== WHAT THE EXERCISE ASKS ==
Extend the forum post about NOT EXISTS versus NOT IN in SQL, starting after its final sentence.

== TEXT SHOWN ==
I have read many answers related to this and all are saying both works almost same except in the case of null values ,and not in works for a single column.
The task is to find each account number that has never been assigned to any line item in invoice_line_items table:
Correct query is:
SELECT
account_number, account_description
FROM
general_ledger_accounts gl
WHERE
NOT EXISTS( SELECT
account_number
FROM
invoice_line_items
WHERE
gl.account_number = account_number);
And if I remove gl.account_number = account_number it is returning zero rows.
I want to know :
1 ) Why there is a need for the statement gl.account_number = account_number in the subquery.
2 ) How the selection process is different in Not In and Not Exists.

== EXERCISE DATA ==
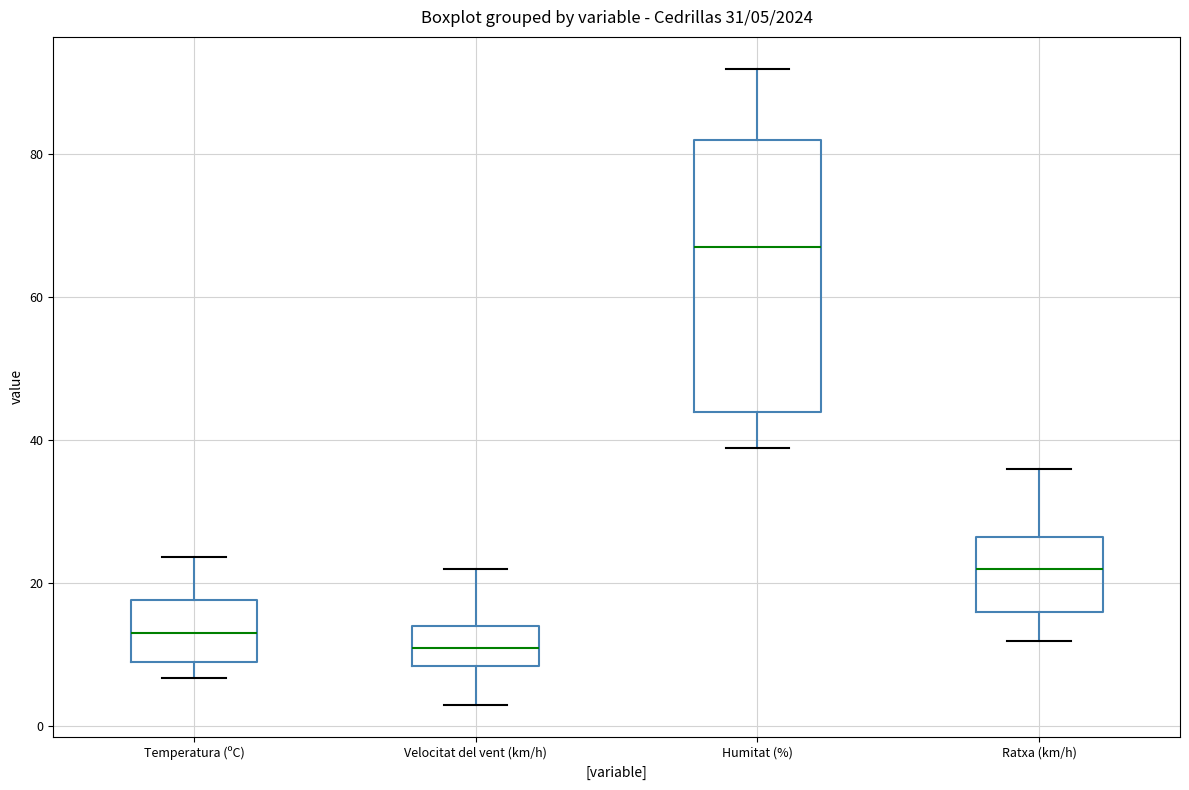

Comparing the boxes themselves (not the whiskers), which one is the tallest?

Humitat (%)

== EXPECTED ANSWER ==
You should write this using qualified column references throughout the query. Also, the select
in the subquery doesn't matter so I usually use 1
:
SELECT gl.account_number, gl.account_description
FROM general_ledger_accounts gl
WHERE NOT EXISTS (SELECT 1
FROM invoice_line_items ili
WHERE gl.account_number = ili.account_number
);
The subquery is a correlated subquery because the where
clause connects the inner subquery on ili
to the outer subquery on gl
. Conceptually, this is going through each account in gl
. The where
clause evaluates to true
when no rows match a particular account_number
.
This is similar to NOT IN
, except -- as you yourself point out -- when the NOT IN
subquery returns NULL
for any row.